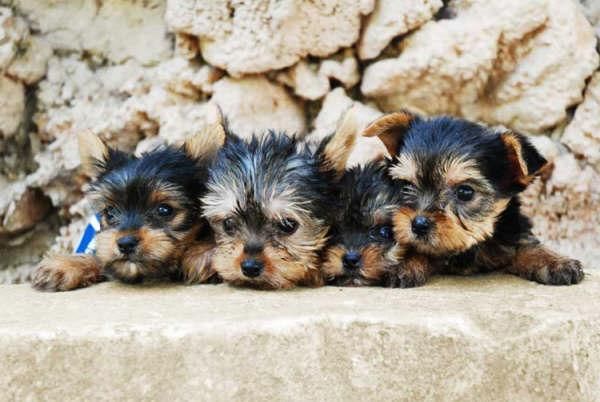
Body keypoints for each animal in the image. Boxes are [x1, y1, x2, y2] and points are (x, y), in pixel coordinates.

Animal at [31, 126, 223, 292]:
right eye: (110, 212)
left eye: (164, 210)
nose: (125, 243)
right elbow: (103, 257)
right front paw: (67, 265)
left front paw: (203, 253)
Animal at [364, 113, 584, 288]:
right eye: (405, 185)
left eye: (465, 193)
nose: (418, 224)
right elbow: (415, 248)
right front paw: (402, 263)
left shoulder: (512, 232)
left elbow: (526, 246)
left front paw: (555, 261)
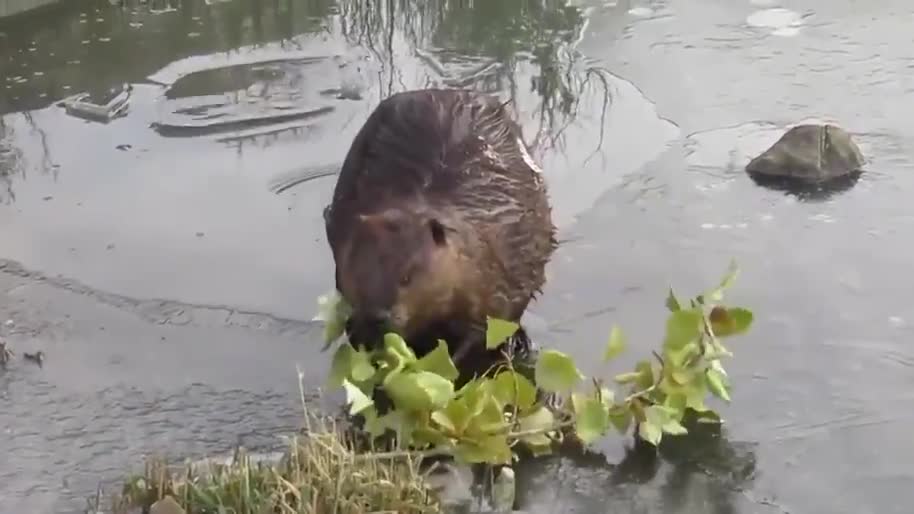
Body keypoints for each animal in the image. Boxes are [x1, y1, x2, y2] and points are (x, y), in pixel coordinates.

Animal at [324, 88, 560, 382]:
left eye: (407, 277)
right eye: (360, 275)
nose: (377, 316)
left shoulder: (492, 267)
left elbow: (482, 327)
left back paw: (520, 342)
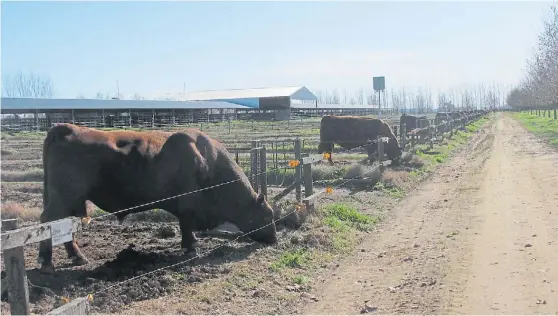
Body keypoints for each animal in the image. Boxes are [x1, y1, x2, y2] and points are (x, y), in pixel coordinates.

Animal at [37, 124, 278, 274]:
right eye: (268, 216)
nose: (275, 240)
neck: (208, 162)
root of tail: (65, 128)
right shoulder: (188, 204)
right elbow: (186, 226)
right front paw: (191, 247)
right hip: (63, 199)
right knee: (48, 223)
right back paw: (47, 263)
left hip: (72, 201)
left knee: (64, 227)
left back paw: (77, 256)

Problem requirements
Each line of the data must be restated exactly, and the pictures must be left out.

Response box
Body keypoints for each animal in the image. Boxes are [x1, y1, x2, y2] and points are (x, y), in pixel coordinates.

Animal at [31, 126, 223, 292]:
right eye: (110, 212)
left eye: (164, 210)
nose: (125, 243)
right elbow: (103, 257)
right front paw: (67, 265)
left front paw: (203, 253)
Animal at [364, 113, 584, 288]:
right eye: (405, 185)
left eye: (465, 193)
nose: (418, 224)
right elbow: (415, 248)
right front paw: (402, 263)
left shoulder: (512, 232)
left elbow: (526, 246)
left front paw: (555, 261)
Body keypoints for each animal in the image. Boxes are [x1, y1, x2, y2] and points are (x, y), in pixel coordinates.

Animal at [324, 88, 560, 382]:
left eye: (407, 277)
right eye: (360, 275)
nose: (377, 316)
left shoulder: (492, 267)
left elbow: (482, 327)
left back paw: (520, 342)
Body keypoints for each animal in the image. Boxes are [x1, y1, x2, y2] and points are (x, y), in pixel coordinates.

Animal at [37, 124, 278, 274]:
right eye: (268, 216)
nose: (275, 240)
neck: (208, 162)
root of tail: (65, 128)
right shoulder: (188, 204)
right elbow: (186, 226)
right front paw: (191, 247)
right hip: (63, 199)
right knee: (48, 223)
right back paw: (47, 263)
left hip: (72, 201)
left knee: (64, 227)
left back paw: (77, 256)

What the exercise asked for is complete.